• Exercise goal
Count the lines in the records below that contain the string "item", treating uppercase and lowercase as different, and reply with that number alone.
◆ ◆ ◆
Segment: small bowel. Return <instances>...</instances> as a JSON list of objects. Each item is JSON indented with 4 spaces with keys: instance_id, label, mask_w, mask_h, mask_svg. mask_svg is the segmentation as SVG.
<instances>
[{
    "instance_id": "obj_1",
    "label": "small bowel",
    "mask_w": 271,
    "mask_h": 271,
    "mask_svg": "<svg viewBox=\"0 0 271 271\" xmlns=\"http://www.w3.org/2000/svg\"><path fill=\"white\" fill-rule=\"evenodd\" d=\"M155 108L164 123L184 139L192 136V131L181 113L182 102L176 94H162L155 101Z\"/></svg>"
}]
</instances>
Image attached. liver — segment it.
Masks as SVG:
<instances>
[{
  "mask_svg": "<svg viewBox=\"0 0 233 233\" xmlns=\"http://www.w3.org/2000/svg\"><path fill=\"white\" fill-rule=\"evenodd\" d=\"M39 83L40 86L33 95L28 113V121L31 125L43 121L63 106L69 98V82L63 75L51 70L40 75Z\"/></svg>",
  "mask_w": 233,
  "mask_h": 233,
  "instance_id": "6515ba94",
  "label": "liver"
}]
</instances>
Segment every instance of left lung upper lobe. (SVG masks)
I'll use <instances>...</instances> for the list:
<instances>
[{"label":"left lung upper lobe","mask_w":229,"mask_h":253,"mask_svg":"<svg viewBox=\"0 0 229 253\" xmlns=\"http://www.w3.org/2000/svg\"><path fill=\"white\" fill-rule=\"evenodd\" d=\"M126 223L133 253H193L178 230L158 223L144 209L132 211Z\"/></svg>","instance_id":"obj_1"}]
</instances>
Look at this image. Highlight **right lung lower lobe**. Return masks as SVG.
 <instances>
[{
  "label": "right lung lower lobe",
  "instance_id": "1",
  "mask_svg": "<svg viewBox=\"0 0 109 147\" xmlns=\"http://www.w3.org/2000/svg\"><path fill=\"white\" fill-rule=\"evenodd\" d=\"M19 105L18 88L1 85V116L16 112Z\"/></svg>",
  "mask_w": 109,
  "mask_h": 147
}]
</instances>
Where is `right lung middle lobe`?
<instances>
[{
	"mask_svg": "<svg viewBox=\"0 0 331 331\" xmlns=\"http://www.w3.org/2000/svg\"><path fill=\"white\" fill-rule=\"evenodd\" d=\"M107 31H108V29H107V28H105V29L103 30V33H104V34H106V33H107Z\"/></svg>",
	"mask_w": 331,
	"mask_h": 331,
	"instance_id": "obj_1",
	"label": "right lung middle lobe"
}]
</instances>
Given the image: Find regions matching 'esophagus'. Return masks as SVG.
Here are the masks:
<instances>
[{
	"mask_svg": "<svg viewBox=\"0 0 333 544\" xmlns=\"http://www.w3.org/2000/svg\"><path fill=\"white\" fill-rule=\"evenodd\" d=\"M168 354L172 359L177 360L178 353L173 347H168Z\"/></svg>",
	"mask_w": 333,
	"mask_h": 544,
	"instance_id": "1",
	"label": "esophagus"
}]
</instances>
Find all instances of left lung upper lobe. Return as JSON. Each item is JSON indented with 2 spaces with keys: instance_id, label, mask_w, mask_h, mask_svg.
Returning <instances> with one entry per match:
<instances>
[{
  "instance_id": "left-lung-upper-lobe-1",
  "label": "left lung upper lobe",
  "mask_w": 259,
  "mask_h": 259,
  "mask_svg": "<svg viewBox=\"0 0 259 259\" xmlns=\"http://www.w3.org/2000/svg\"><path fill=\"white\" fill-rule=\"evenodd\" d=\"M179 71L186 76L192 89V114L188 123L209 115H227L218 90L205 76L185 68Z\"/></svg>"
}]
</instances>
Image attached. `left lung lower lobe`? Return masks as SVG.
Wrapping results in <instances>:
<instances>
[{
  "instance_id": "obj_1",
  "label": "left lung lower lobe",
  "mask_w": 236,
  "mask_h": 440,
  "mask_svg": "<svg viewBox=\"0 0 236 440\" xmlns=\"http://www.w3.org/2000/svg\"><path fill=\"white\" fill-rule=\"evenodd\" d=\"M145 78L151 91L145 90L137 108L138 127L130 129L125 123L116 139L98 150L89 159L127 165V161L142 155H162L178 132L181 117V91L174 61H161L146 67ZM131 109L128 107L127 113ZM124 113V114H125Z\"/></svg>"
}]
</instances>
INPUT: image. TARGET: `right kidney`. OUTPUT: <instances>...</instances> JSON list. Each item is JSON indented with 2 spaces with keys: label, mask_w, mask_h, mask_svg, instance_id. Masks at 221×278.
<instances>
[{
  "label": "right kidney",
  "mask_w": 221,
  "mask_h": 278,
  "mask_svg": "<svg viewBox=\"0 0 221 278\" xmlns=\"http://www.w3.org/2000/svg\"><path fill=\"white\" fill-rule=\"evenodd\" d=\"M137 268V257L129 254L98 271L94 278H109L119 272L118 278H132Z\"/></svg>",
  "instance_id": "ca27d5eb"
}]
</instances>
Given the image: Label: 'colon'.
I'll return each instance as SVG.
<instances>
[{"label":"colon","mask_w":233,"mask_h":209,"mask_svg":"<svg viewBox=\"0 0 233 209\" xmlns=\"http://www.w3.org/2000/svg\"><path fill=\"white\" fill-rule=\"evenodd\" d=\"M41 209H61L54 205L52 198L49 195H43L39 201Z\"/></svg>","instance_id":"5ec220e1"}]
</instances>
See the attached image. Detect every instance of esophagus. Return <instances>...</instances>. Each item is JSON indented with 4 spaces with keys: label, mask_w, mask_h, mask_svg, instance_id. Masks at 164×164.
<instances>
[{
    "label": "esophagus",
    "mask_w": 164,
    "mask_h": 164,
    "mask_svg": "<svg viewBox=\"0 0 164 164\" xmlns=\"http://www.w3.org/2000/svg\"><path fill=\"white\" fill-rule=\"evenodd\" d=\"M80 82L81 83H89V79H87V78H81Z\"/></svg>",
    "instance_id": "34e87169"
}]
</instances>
◆ ◆ ◆
• Result
4